Wishing a very Merry Christmas to all of our friends and family near and far. Today we had joy of celebrating our first Christmas in Uganda. We contemplated traveling for the holidays, but ultimately decided we wanted to spend time in our community experiencing the Christmas all of our neighbors enjoy.
Everyday we walk into town the street is littered with cows, pigs and goats…..not anymore.
First let’s go back a few days. On the 23rd, we decided we wanted to eat pork for dinner and Matt went early to our favorite pork joint to make an order. Not knowing Matt had already went, Ashley went a few hours later and tried to make an order only to find the pork was over. Luckily Matt had made an order because we later found out that that specific day in our town is the day to eat pork, after that day it is hard to find. Well, as anything is here, it’s never certain and when Matt went to pick up the order they told him that it was over and that there was only fat so his order was not made…..thank goodness for the hotel in town. We ended up paying double the price, but in the end we got our pork.

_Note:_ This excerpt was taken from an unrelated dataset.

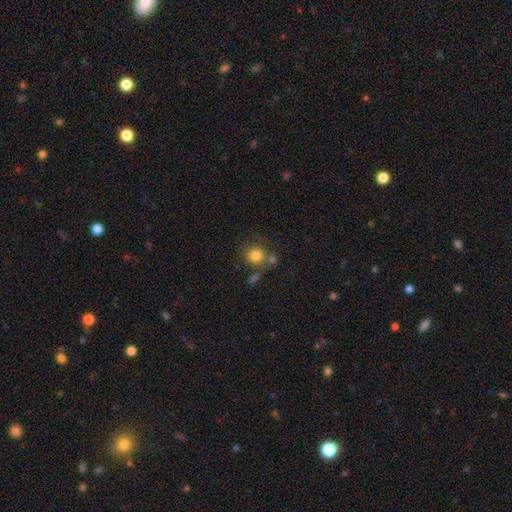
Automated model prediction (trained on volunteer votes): This is clearly a smooth galaxy (81%). How rounded: clearly round (88%). Merging: likely none (62%).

Now only a few mothers and piglets remain in the streets.
Now the 24th we were told is the day for the beef. We normally do not eat a lot of beef but since everyone else was we decided to too. Matt left early in the morning to make sure he was able to place an order, from the events of the day before he was nervous we would be left without any meat. As he approached the market he could literally smell it, and inside he found our market that is usually filled with women selling vegetable and fruit filled with cows, and we mean lots and lots of cows. Everywhere you turned you had to be careful not to step on a hid or fat that had been cut off. The boda men, the men who give rides on motorcycles, were even selling beef. And we know all the sellers were happy at the end of the day because when we went back later in the evening to buy green peppers they were all gone, every last piece of beef was bought.
Needless to say, there are literally only two cows left on the street today.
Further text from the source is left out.